06/12/2010
Une claque, une sacrée gifle que ces trois jours passés en Casamance.
Que d’images vécues… Des nids d’éléphants comme ponctuation sur des routes où l’asphalte (quand il y en a) ressemble à une nappe froissée par des dieux invisibles. À croire que la terre est en continu séisme et que les hommes y rebondissent au gré de ces accidents de la circulation du temps.
Des femmes belles, mais belles. Magnifiques, sublimes, aux corps de déesses. Des princesses d’ébène de royaumes déchus…
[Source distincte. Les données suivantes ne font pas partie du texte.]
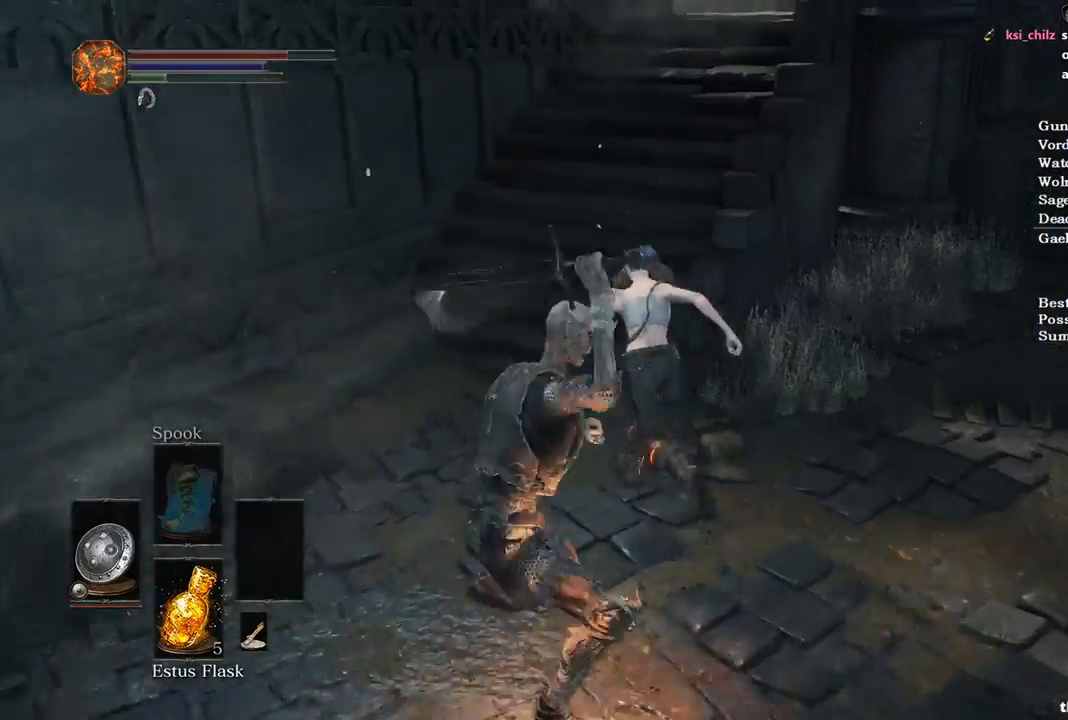
{"buttons": ["B", "L1"], "left_stick": "up", "right_stick": "center", "events": [[167, "right_stick", "center"]]}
Un baptême fêté dans la rue avec des danses saccadées, frivoles, sexuelles, folles. Les hommes absents, un passant me dit “ils s’en foutent“ pour m’expliquer la disparition de la gente masculine. Il faudrait être énuque, et encore, pour ne pas se sentir happé par ce tourbillon féminin.
De délicieux mets comme ces “poulets bicyclettes“ (à la broche) ou ces “poulets télévisés“ (au four micro-onde), des épices ennivrantes, des saveurs bouleversantes.
Et ces enfants qui m’appellent “Toubab, Toubab“ avant de s’enfuir en riant.
Ils prient, partout, à toutes les heures, sans arrêt. Juste un journal ou un carton comme tapis de prières. Je me suis alors rappelé cette blague que m’a raconté récemment un ami musulman : mettre quatre feuilles de carbone sous le tapis afin de ne faire qu’une prière par jour !
Et ces autres enfants mendiants, petits, tous petits, confiés par des parents désœuvrés à des marabouts pour soit-disant leur apporter une éducation religieuse. Et ces derniers de les jeter à la rue pour leur ramener un butin journalier bien précis, sous peine de sévices.
Et toutes ces images se bousculent. Je ne suis pas encore parti que je sais que je reviendrai. C’est la première fois de ma vie qu’un lieu m’appelle, me retient, me hante au point de savoir que mes pas ramèneront me sous ces cieux.